The US government’s top aviation official updated politicians on work to address interference from C-Band 5G networks with aircraft altimeters, an issue the head of one airline industry group claimed had been disastrous for smaller companies.
Federal Aviation Administration (FAA) administrator Steve Dickson (pictured) told a Congressional subcommittee there are concerns about the potential impact of passengers using 5G-enabled devices during landings, noting any demand-fuelled hike in power levels at towers could increase interference with altimeters.
The civil servant praised the mobile industry’s readiness to share data, but noted “we have to prove to ourselves there is no hazard”.
Dickson’s conciliatory tone was not echoed by Faye Malarkey Black, president and CEO of the Regional Airline Association.
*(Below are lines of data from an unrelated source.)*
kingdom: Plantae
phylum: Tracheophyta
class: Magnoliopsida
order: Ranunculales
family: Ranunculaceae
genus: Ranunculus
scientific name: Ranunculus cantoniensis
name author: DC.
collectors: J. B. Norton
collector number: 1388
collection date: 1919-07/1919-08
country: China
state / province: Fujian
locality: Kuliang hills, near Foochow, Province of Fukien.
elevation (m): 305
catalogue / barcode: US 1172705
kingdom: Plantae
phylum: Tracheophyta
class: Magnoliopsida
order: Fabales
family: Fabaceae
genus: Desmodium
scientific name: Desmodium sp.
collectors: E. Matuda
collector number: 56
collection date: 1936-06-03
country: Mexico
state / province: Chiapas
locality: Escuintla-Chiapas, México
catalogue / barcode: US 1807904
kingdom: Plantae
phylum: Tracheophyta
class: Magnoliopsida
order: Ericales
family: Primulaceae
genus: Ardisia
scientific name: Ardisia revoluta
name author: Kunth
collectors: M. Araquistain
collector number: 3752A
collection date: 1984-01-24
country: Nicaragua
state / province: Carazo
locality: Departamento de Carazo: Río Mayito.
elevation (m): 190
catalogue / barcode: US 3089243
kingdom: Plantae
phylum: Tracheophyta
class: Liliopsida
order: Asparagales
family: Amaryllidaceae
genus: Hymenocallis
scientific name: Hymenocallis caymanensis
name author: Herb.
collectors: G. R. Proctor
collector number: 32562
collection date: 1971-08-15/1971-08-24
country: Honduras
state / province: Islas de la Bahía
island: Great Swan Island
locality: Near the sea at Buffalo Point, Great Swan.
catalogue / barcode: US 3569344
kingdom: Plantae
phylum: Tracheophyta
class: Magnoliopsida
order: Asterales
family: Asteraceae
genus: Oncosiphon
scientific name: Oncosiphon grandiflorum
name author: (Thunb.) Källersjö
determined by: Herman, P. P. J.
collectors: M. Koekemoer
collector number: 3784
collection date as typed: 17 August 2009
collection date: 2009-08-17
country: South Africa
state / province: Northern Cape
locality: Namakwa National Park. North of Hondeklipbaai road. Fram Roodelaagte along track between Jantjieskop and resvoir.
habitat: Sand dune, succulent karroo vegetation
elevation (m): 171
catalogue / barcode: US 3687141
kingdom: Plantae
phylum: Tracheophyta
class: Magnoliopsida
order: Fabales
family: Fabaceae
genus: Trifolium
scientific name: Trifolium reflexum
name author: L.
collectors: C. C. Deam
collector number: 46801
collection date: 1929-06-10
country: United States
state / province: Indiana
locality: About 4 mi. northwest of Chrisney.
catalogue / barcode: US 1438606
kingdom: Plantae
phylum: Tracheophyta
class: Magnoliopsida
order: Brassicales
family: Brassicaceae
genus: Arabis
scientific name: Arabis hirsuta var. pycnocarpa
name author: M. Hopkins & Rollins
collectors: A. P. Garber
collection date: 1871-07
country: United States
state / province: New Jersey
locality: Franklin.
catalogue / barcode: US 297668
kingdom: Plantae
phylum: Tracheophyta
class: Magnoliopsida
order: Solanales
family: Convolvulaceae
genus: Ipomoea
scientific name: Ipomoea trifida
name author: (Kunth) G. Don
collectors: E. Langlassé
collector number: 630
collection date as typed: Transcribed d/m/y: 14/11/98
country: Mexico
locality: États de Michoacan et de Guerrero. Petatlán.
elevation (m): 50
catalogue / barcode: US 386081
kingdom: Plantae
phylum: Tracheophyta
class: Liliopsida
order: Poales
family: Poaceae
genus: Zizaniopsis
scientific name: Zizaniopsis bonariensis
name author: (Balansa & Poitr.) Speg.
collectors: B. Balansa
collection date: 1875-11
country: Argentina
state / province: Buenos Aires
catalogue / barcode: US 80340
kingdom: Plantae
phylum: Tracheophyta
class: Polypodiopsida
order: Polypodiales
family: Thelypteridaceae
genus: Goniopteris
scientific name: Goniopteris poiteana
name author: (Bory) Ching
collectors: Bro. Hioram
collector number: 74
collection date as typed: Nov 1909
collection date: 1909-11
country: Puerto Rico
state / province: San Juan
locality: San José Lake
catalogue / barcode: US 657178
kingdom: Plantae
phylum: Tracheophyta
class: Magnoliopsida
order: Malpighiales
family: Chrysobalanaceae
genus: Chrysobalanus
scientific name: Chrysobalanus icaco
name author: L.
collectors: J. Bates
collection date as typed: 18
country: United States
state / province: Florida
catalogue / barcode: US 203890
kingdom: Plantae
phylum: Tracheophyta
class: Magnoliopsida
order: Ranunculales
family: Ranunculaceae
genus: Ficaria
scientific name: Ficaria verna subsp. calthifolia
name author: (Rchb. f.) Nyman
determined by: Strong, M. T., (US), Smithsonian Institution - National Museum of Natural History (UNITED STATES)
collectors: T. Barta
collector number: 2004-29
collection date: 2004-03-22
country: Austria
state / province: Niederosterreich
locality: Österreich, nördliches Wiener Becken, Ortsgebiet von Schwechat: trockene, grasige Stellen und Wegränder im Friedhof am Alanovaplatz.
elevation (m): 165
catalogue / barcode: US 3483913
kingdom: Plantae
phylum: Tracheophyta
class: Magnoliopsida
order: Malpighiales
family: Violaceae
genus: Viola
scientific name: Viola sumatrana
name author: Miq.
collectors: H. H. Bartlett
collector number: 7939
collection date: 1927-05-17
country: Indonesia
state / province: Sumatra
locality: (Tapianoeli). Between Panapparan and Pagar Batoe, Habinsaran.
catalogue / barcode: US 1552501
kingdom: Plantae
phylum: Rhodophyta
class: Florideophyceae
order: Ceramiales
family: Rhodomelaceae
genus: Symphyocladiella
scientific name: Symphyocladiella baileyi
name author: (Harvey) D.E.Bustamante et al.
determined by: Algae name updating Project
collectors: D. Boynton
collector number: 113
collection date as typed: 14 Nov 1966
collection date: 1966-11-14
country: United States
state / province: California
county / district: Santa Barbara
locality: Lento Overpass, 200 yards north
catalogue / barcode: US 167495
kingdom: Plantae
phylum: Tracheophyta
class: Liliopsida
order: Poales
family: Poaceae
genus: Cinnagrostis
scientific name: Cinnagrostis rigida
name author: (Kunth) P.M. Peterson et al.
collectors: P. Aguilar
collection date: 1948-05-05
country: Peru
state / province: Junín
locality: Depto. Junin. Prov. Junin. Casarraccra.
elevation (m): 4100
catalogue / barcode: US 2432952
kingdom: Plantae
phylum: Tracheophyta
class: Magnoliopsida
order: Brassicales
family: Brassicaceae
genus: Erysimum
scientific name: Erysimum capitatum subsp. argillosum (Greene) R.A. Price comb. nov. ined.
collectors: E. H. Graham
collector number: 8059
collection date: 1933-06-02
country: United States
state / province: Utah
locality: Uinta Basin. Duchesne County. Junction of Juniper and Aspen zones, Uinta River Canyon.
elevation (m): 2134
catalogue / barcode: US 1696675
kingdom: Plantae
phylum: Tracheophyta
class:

She told the subcommittee restrictions on low-visibility landings, which rely on altimeters, had proved “disastrous” for smaller airlines.
Dickson said data collected from the mobile industry will “inform recommendations for modifications” to current altimeters or specifications for new equipment.
Dennis Roberson, president and CEO of consultancy Roberson and Associates, offered independent technical expertise, explaining the potential for interference exists even though there is a gap between the C-Band and the frequencies used by aircraft altimeters.
Older equipment is especially hard hit by this potential interference: “These receivers are sensitive to transmissions from far outside their assigned bands”, Roberson noted.
Wireless industry association CTIA president and CEO Meredith Atwell Baker told the subcommittee 5G and aviation can safely co-exist, and highlighted the next-generation technology’s potential to help close the nation’s digital divide.
Dickson argued the FAA and the Department of Defence need to be more involved in future spectrum auctions, noting his agency had attempted to halt the C-Band sale due to the interference issue.